### TRACCIA DELL'ESERCIZIO
Estrai le righe di testo da tutti i record e riportale identiche, senza includere le immagini.

(Voci di dati salvate)
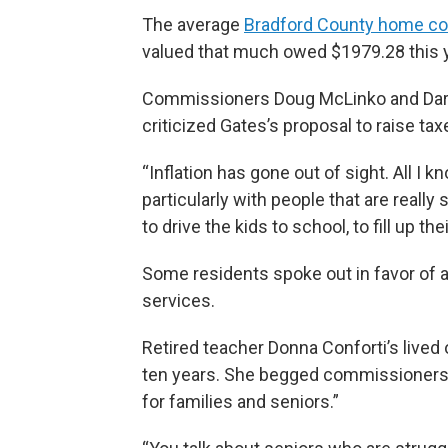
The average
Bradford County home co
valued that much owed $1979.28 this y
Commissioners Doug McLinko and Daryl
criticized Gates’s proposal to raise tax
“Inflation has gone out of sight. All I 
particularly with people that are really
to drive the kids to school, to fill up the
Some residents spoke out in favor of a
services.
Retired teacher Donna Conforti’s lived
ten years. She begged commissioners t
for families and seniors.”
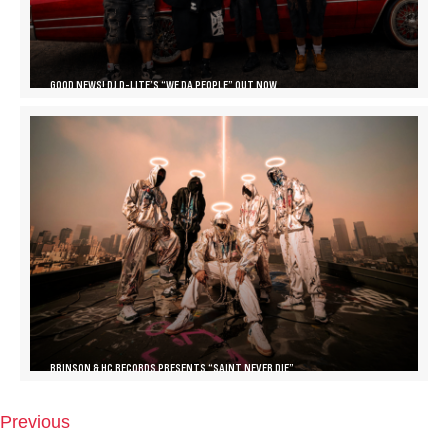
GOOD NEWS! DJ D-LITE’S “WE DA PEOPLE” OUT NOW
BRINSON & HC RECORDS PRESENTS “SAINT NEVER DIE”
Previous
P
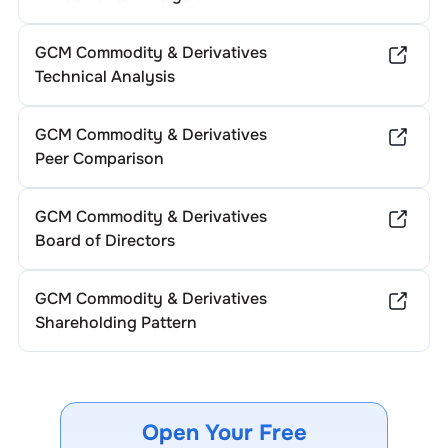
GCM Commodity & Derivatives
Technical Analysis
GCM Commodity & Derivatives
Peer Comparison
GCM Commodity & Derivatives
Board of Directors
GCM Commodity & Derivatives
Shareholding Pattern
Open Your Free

### RISULTATO DELL'ATTIVITÀ
The average
Bradford County home co
valued that much owed $1979.28 this y
Commissioners Doug McLinko and Daryl
criticized Gates’s proposal to raise tax
“Inflation has gone out of sight. All I 
particularly with people that are really
to drive the kids to school, to fill up the
Some residents spoke out in favor of a
services.
Retired teacher Donna Conforti’s lived
ten years. She begged commissioners t
for families and seniors.”
GOOD NEWS! DJ D-LITE’S “WE DA PEOPLE” OUT NOW
BRINSON & HC RECORDS PRESENTS “SAINT NEVER DIE”
Previous
P
GCM Commodity & Derivatives
Technical Analysis
GCM Commodity & Derivatives
Peer Comparison
GCM Commodity & Derivatives
Board of Directors
GCM Commodity & Derivatives
Shareholding Pattern
Open Your Free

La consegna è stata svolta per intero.